### Assignment
Reproduce every line below exactly as it appears, but leave the pictures out of your answer.

### Supplied data
────────────────────────────────────────
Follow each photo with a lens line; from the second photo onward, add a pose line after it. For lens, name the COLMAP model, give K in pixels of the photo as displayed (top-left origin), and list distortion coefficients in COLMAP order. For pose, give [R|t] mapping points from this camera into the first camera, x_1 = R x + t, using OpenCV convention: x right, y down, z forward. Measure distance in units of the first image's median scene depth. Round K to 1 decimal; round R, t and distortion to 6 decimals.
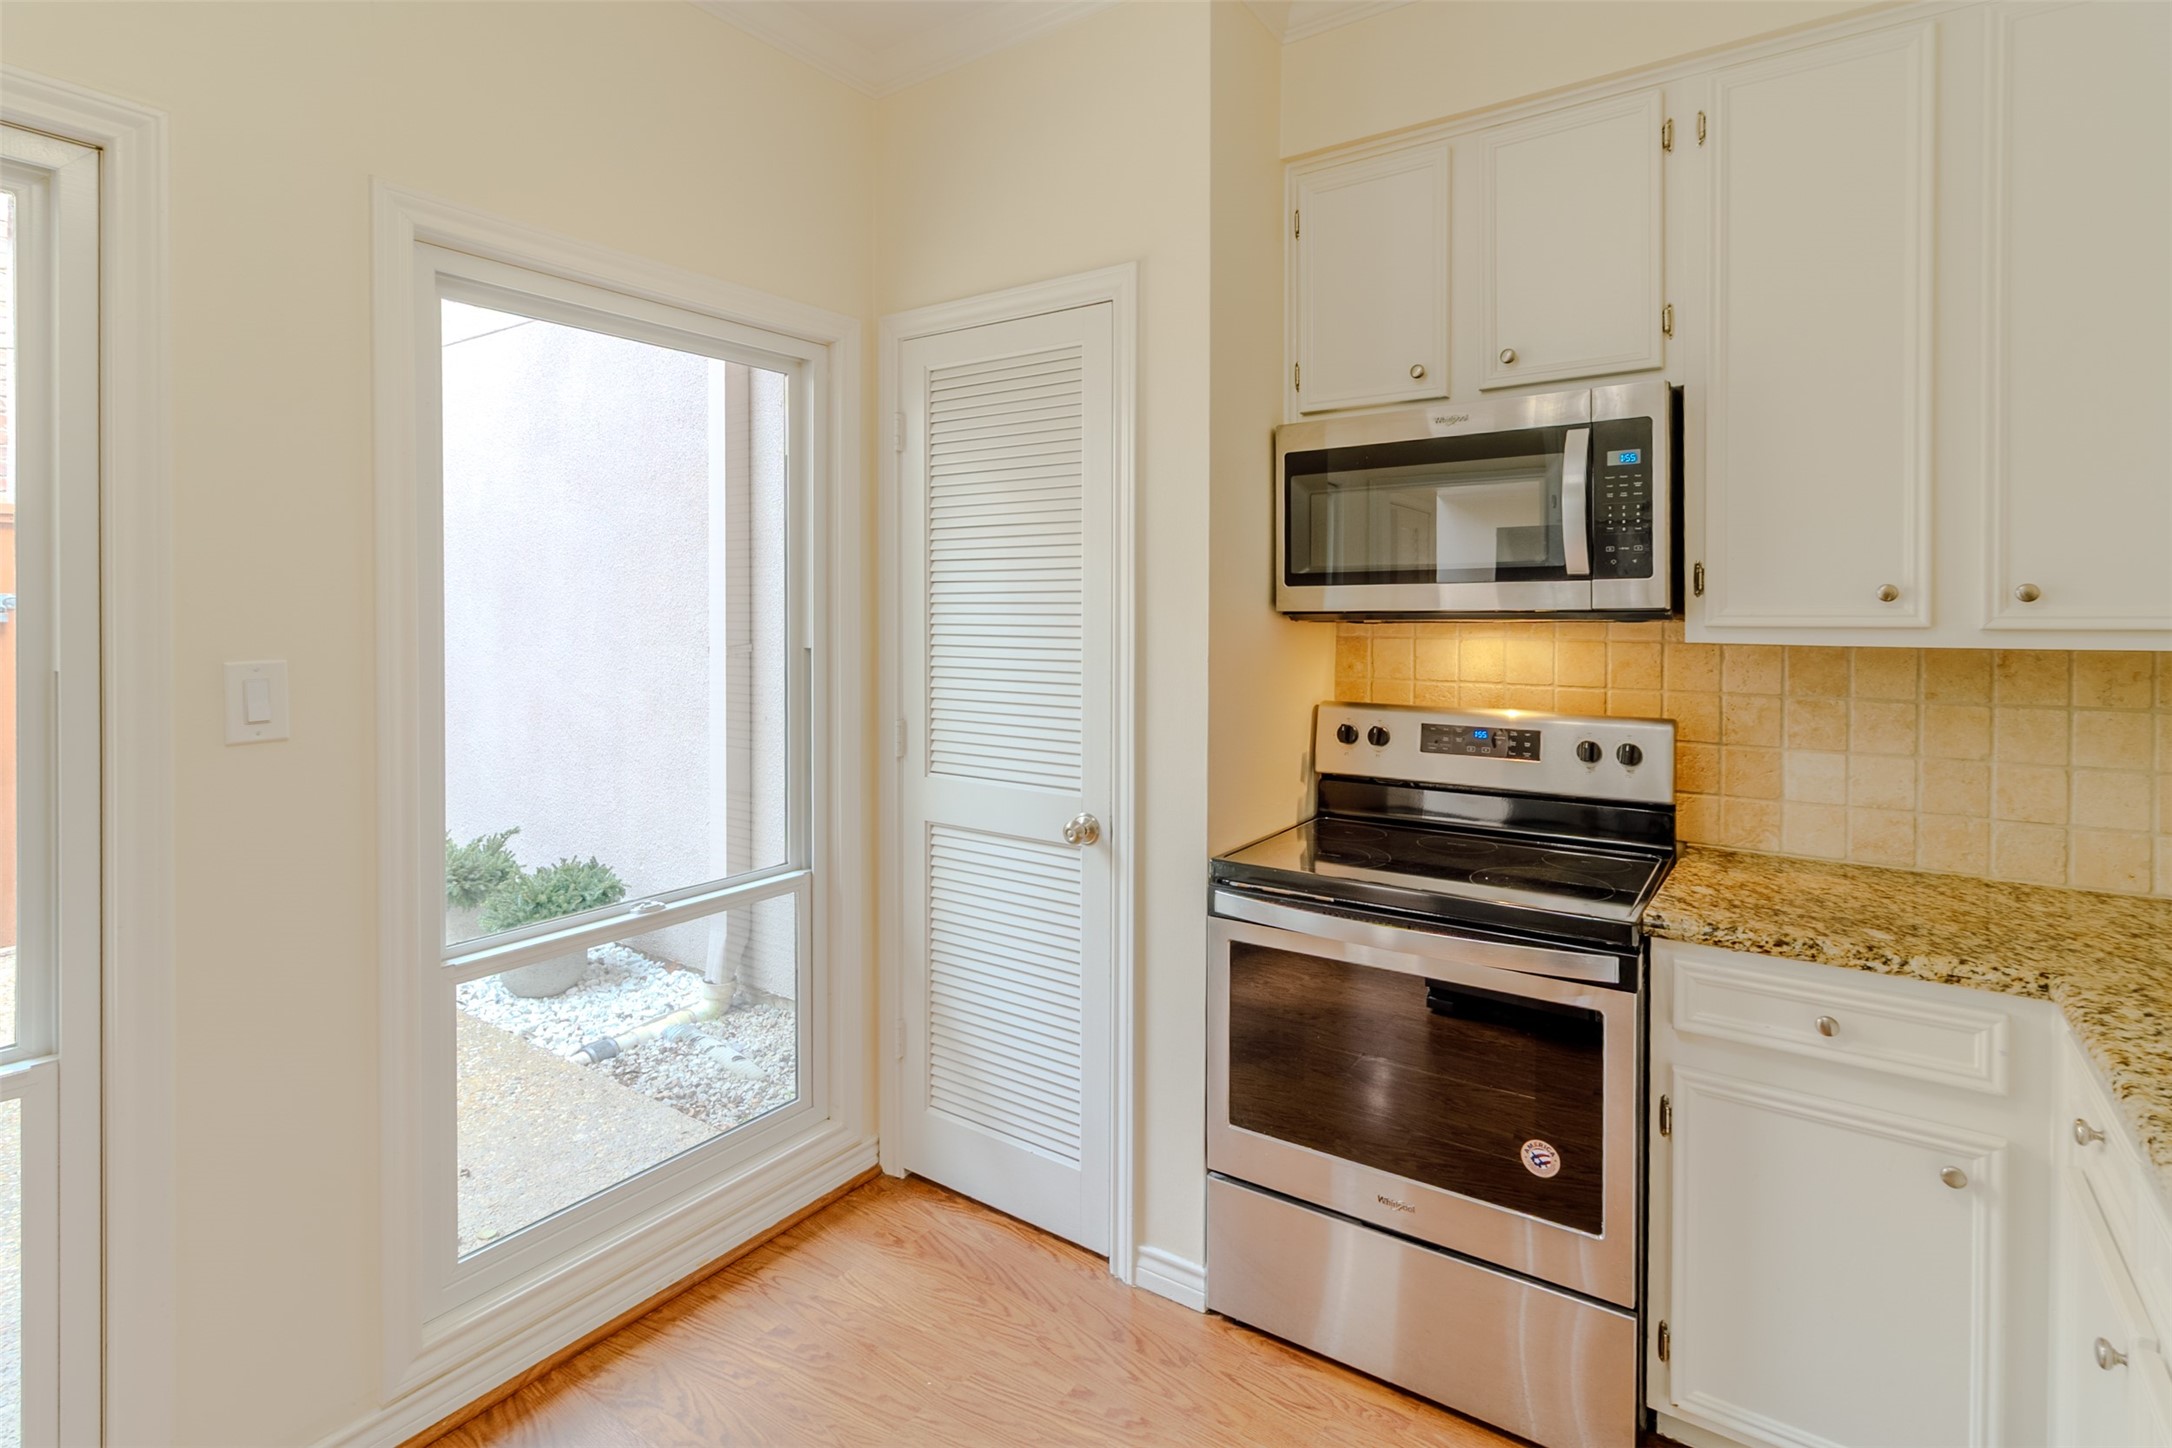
lens RADIAL K [[1050.1, 0, 1085.6], [0, 1050.1, 614.4], [0, 0, 1]] dist [-0.001679, -0.000049]
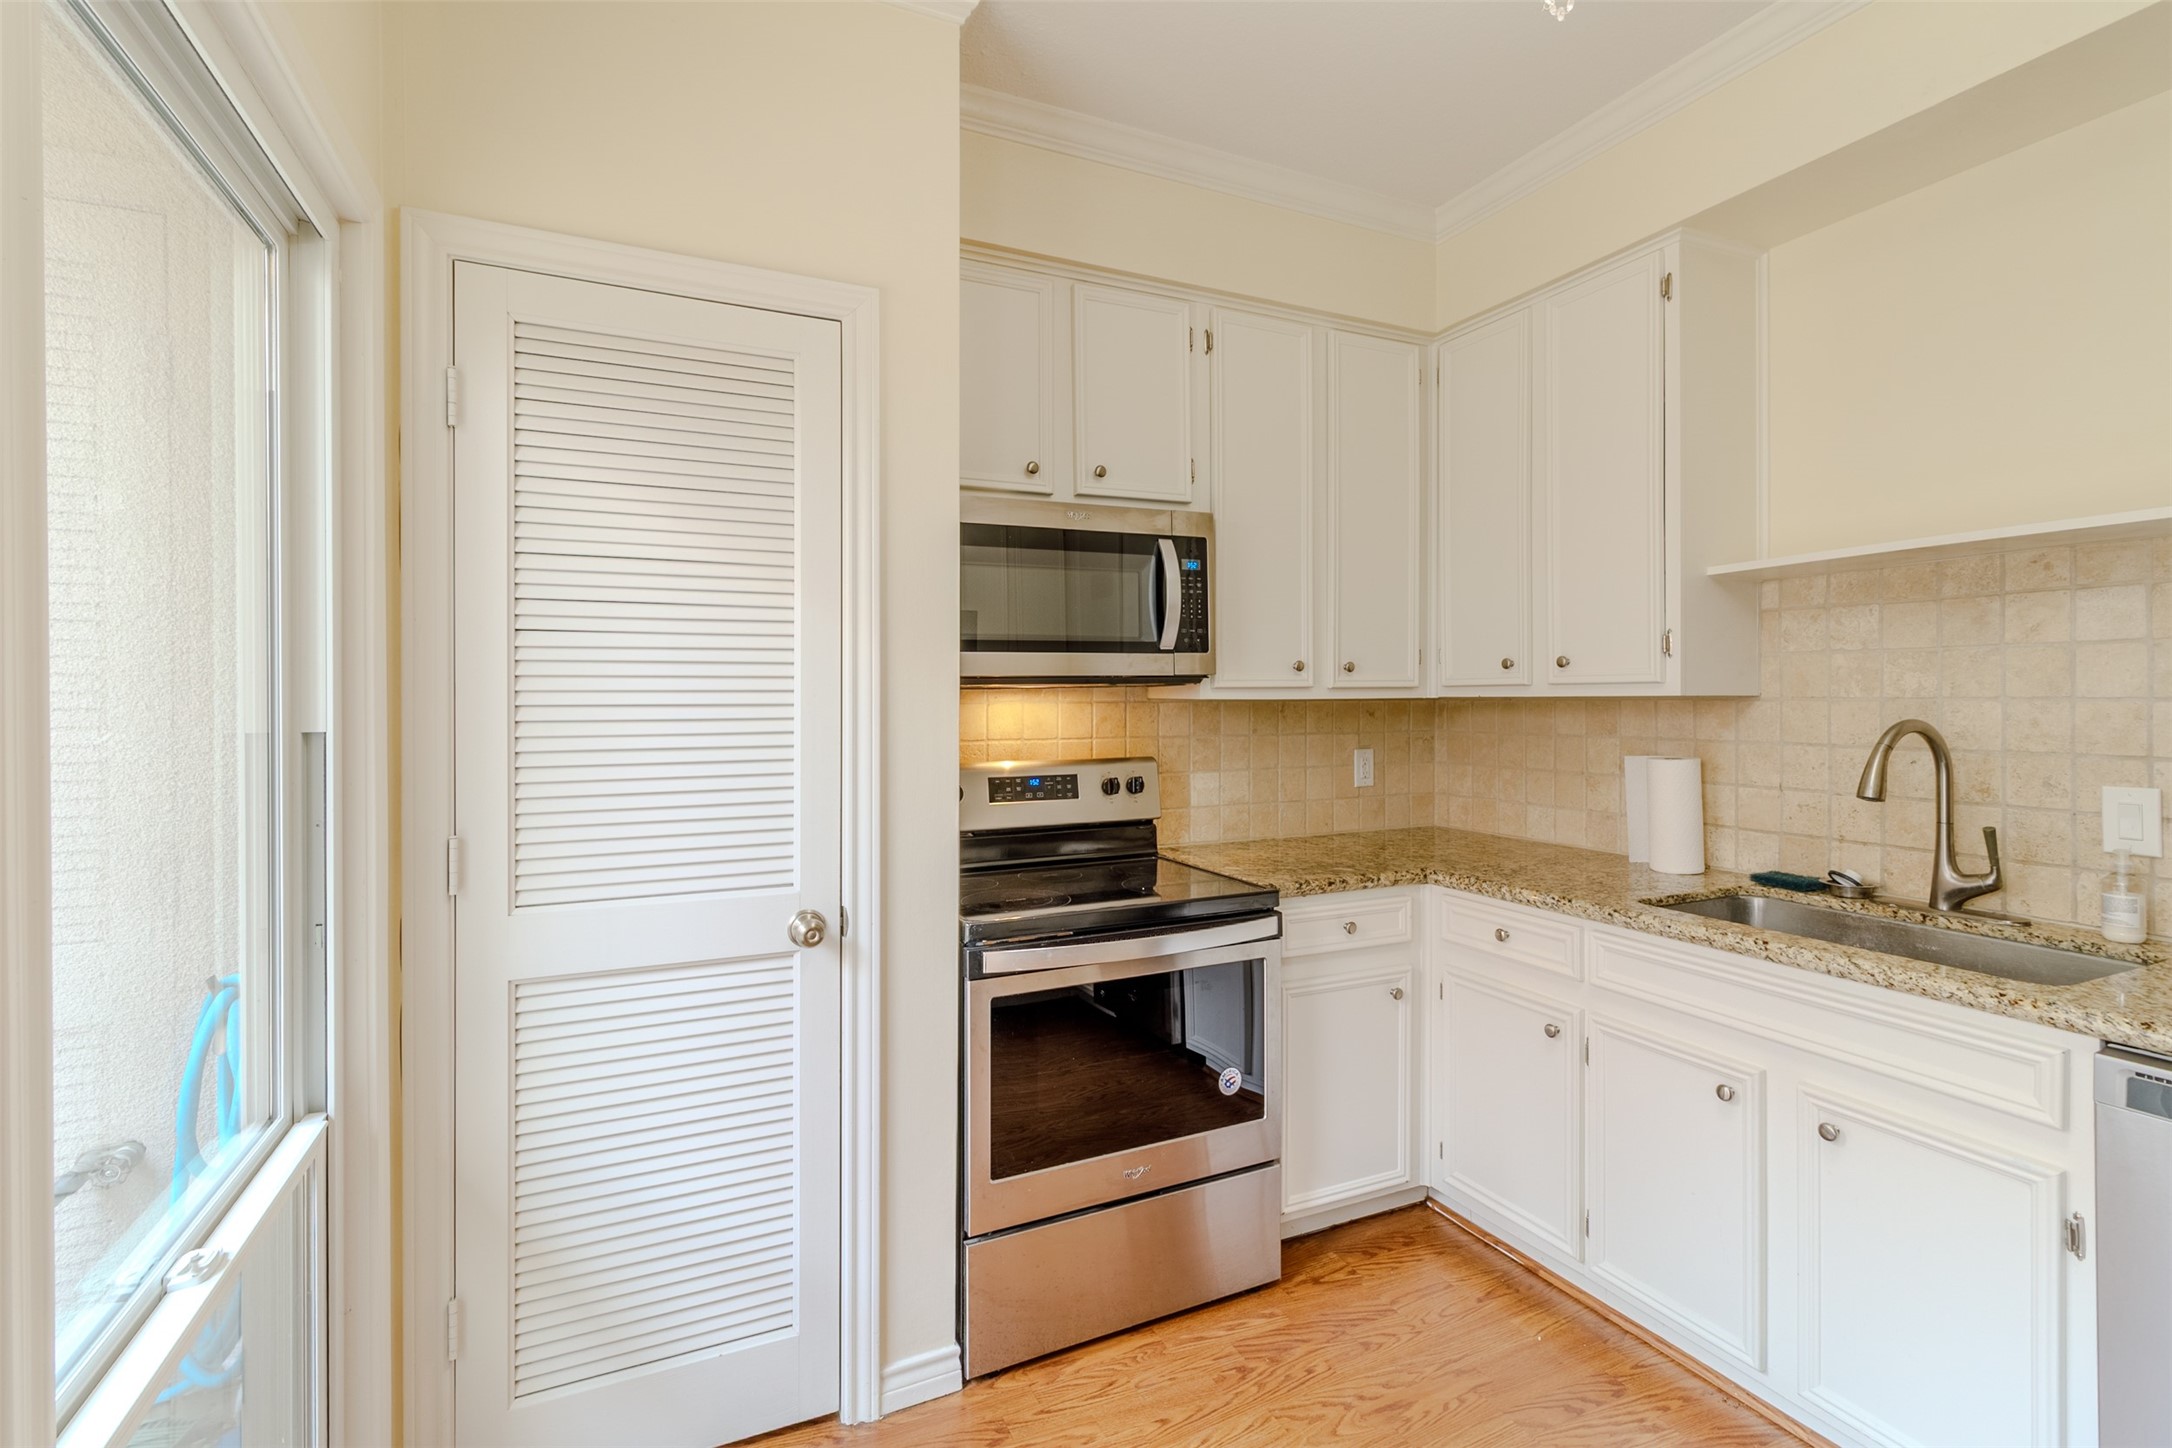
lens RADIAL K [[1001.8, 0, 1088.4], [0, 1001.8, 696.5], [0, 0, 1]] dist [0.001894, 0.000115]
pose [[0.499480, -0.005528, 0.866308, -0.629647], [0.008691, 0.999961, 0.001369, 0.018507], [-0.866282, 0.006846, 0.499509, 0.420644]]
────────────────────────────────────────
### Result
Follow each photo with a lens line; from the second photo onward, add a pose line after it. For lens, name the COLMAP model, give K in pixels of the photo as displayed (top-left origin), and list distortion coefficients in COLMAP order. For pose, give [R|t] mapping points from this camera into the first camera, x_1 = R x + t, using OpenCV convention: x right, y down, z forward. Measure distance in units of the first image's median scene depth. Round K to 1 decimal; round R, t and distortion to 6 decimals.
lens RADIAL K [[1050.1, 0, 1085.6], [0, 1050.1, 614.4], [0, 0, 1]] dist [-0.001679, -0.000049]
lens RADIAL K [[1001.8, 0, 1088.4], [0, 1001.8, 696.5], [0, 0, 1]] dist [0.001894, 0.000115]
pose [[0.499480, -0.005528, 0.866308, -0.629647], [0.008691, 0.999961, 0.001369, 0.018507], [-0.866282, 0.006846, 0.499509, 0.420644]]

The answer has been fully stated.